A Parallel Retrodiction Algorithm for Large-Scale Multitarget Tracking

Abstract

Kalman filter-based retrodiction plays an indispensable role in modern multitarget tracking and retrodiction (MTTR) algorithms. To this end, the Rauch-Tung-Striebel (RTS) smoother is a widely used Kalman filter-based target state smoother. With a large number of targets, MTTR algorithms, particularly with large window sizes, become very computationally intensive. If not addressed, these algorithms will not meet the requirements for tracking a large number of targets in real time. A natural approach is to parallelize these algorithms to render them useful, particularly in the context of emerging multicore platforms. However, this is nontrivial, as the governing mathematical framework of the RTS smoother, namely the dependencies between complex computations, prevents any form of parallelization. Although the MTTR component can naively be parallelized ignoring the smoothing component, the overall benefit, as we demonstrate in this article, is a fraction of the best possible benefits.
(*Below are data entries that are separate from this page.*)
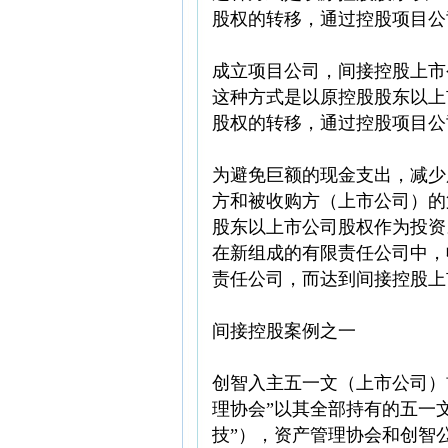
股权的转移，通过控股项目公
成立项目公司，间接控股上市
这种方式是以原控股股东以上
股权的转移，通过控股项目公
为避免巨额的现金支出，减少
方和被收购方（上市公司）的
股东以上市公司股权作为投资
在新组成的有限责任公司中，
责任公司，而达到间接控股上
间接控股案例之一
创智入主五一文（上市公司）
理协会”以其全部持有的五一
技”），资产管理协会和创智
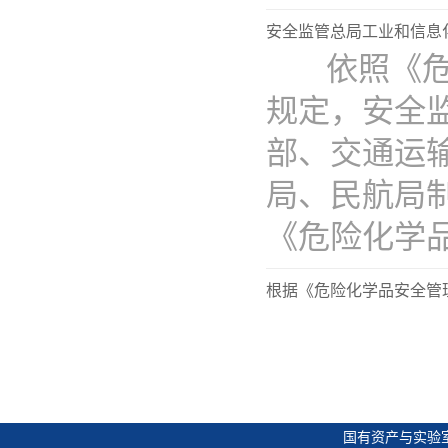
安全监管总局工业和信息
​ 依照《
规定，安全
部、交通运
局、民航局制
《危险化学品目
根据《危险化学品安全管理
国有资产与实验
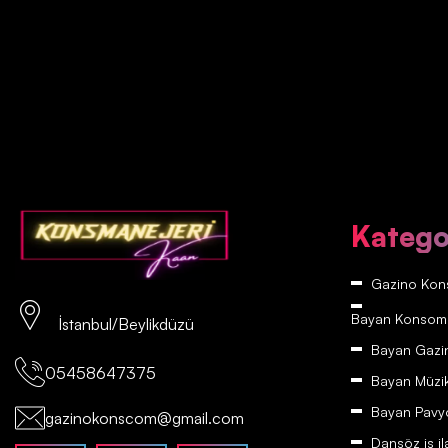
Katego
Gazino Kons
Bayan Konsomatr
İstanbul/Beylikdüzü
Bayan Gazino
05458647375
Bayan Müzikh
Bayan Pavyon
gazinokonscom@gmail.com
Dansöz iş il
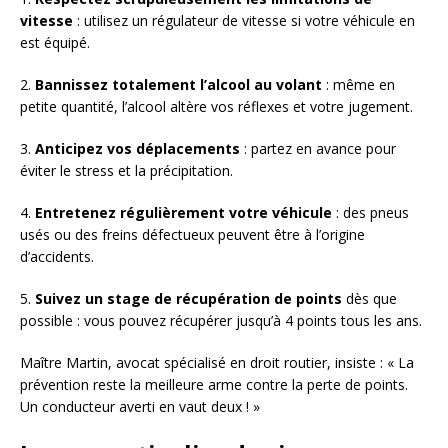
vitesse
: utilisez un régulateur de vitesse si votre véhicule en
est équipé.
2.
Bannissez totalement l’alcool au volant
: même en
petite quantité, l’alcool altère vos réflexes et votre jugement.
3.
Anticipez vos déplacements
: partez en avance pour
éviter le stress et la précipitation.
4.
Entretenez régulièrement votre véhicule
: des pneus
usés ou des freins défectueux peuvent être à l’origine
d’accidents.
5.
Suivez un stage de récupération de points
dès que
possible : vous pouvez récupérer jusqu’à 4 points tous les ans.
Maître Martin, avocat spécialisé en droit routier, insiste : « La
prévention reste la meilleure arme contre la perte de points.
Un conducteur averti en vaut deux ! »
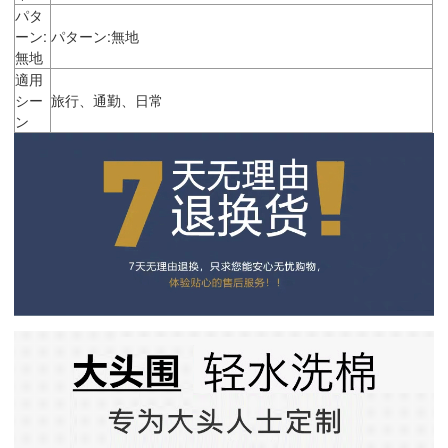
パタ
ーン:
パターン:無地
無地
適用
シー
旅行、通勤、日常
ン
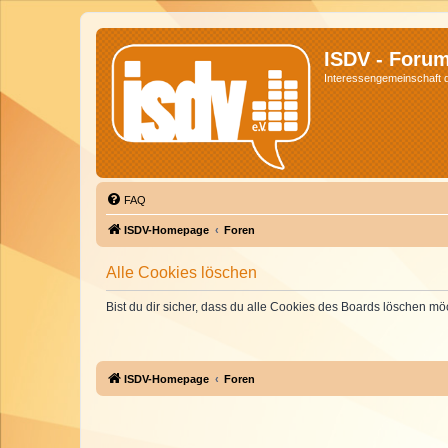
ISDV - Foru
Interessengemeinschaft de
FAQ
ISDV-Homepage
Foren
Alle Cookies löschen
Bist du dir sicher, dass du alle Cookies des Boards löschen mö
ISDV-Homepage
Foren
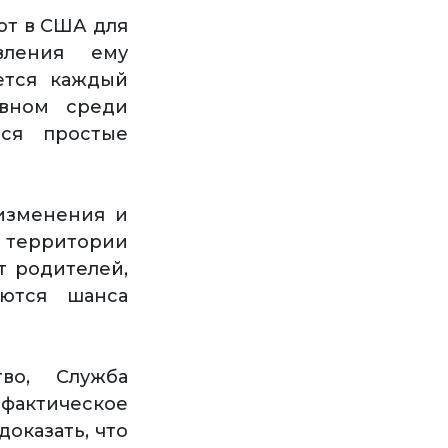
ют в США для
вления ему
ется каждый
овном среди
тся простые
изменения и
а территории
т родителей,
ются шанса
во, Служба
фактическое
оказать, что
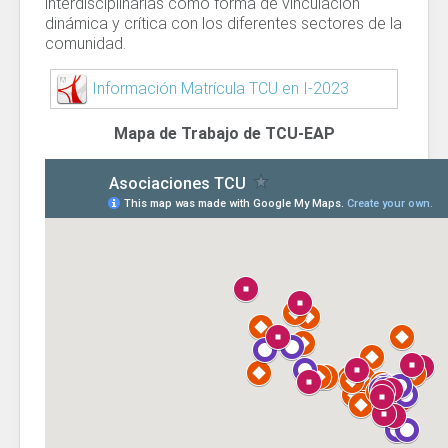
interdisciplinarias como forma de vinculación
dinámica y crítica con los diferentes sectores de la
comunidad.
Información Matrícula TCU en I-2023
Mapa de Trabajo de TCU-EAP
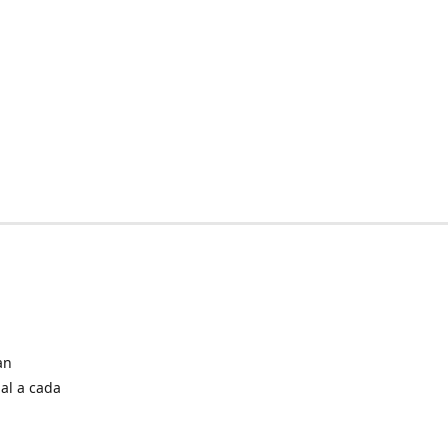
an
al a cada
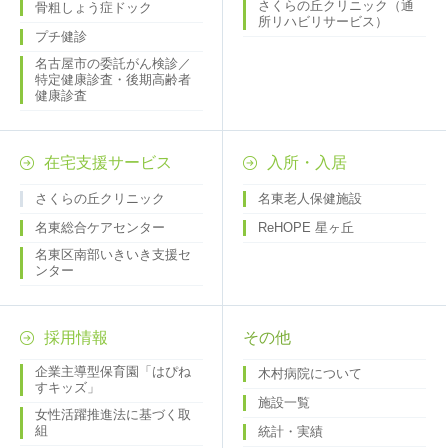
さくらの丘クリニック（通
骨粗しょう症ドック
所リハビリサービス）
プチ健診
名古屋市の委託がん検診／
特定健康診査・後期高齢者
健康診査
在宅支援サービス
入所・入居
さくらの丘クリニック
名東老人保健施設
名東総合ケアセンター
ReHOPE 星ヶ丘
名東区南部いきいき支援セ
ンター
採用情報
その他
企業主導型保育園「はぴね
木村病院について
すキッズ」
施設一覧
女性活躍推進法に基づく取
組
統計・実績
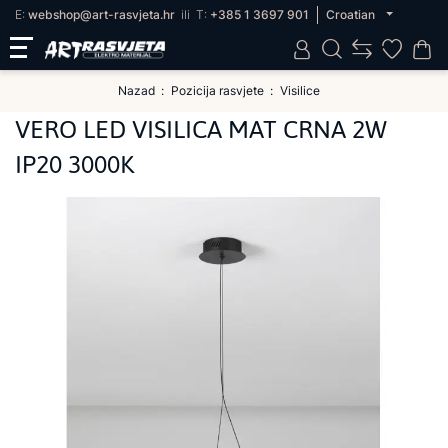
E:
webshop@art-rasvjeta.hr
ili
T:
+385 1 3697 901
Croatian
Nazad
Pozicija rasvjete
Visilice
VERO LED VISILICA MAT CRNA 2W
IP20 3000K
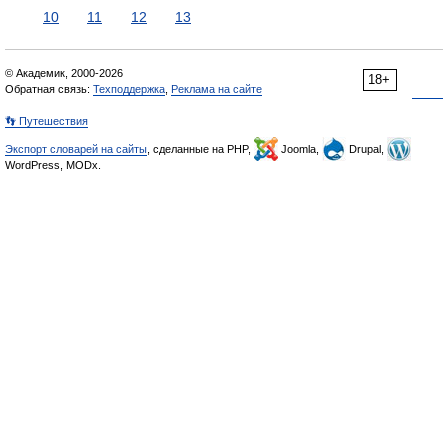
10
11
12
13
© Академик, 2000-2026
18+
Обратная связь:
Техподдержка
,
Реклама на сайте
👣 Путешествия
Экспорт словарей на сайты
, сделанные на PHP,
Joomla,
Drupal,
WordPress, MODx.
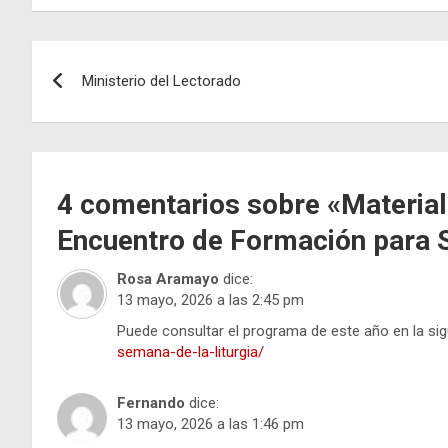
Navegación
Ministerio del Lectorado
de
entradas
4 comentarios sobre «
Material
Encuentro de Formación para S
Rosa Aramayo
dice:
13 mayo, 2026 a las 2:45 pm
Puede consultar el programa de este año en la sig
semana-de-la-liturgia/
Fernando
dice:
13 mayo, 2026 a las 1:46 pm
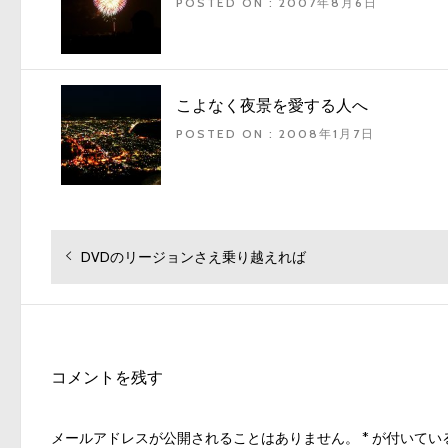
POSTED ON : 2007年8月6日
こよなく夜景を愛する人へ
POSTED ON : 2008年1月7日
投
過
DVDのリージョンさえ乗り越えれば
去
稿
の
ナ
投
ビ
稿:
ゲ
コメントを残す
ー
シ
メールアドレスが公開されることはありません。
*
が付いてい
In this article, by carefully reformulating the underlying mathematical framework that is necessary for retrodiction, we propose a novel, easily parallelizable RTS smoother. The proposed parallelized RTS smoother we outline in this article has best data reuse and enables the overall MTTR problem to be parallelized more efficiently. We demonstrate this on a state-of-the-art multicore processor platform using the shared-memory parallelism. Our results show that the parallel MTTR solution, which includes gating, assignment, tracking, and retrodiction, can offer nearly 150 times speed up against a fully sequential version. With excellent computational performance, our proposed RTS smoother enables very large window sizes with little or no impact on the overall performance.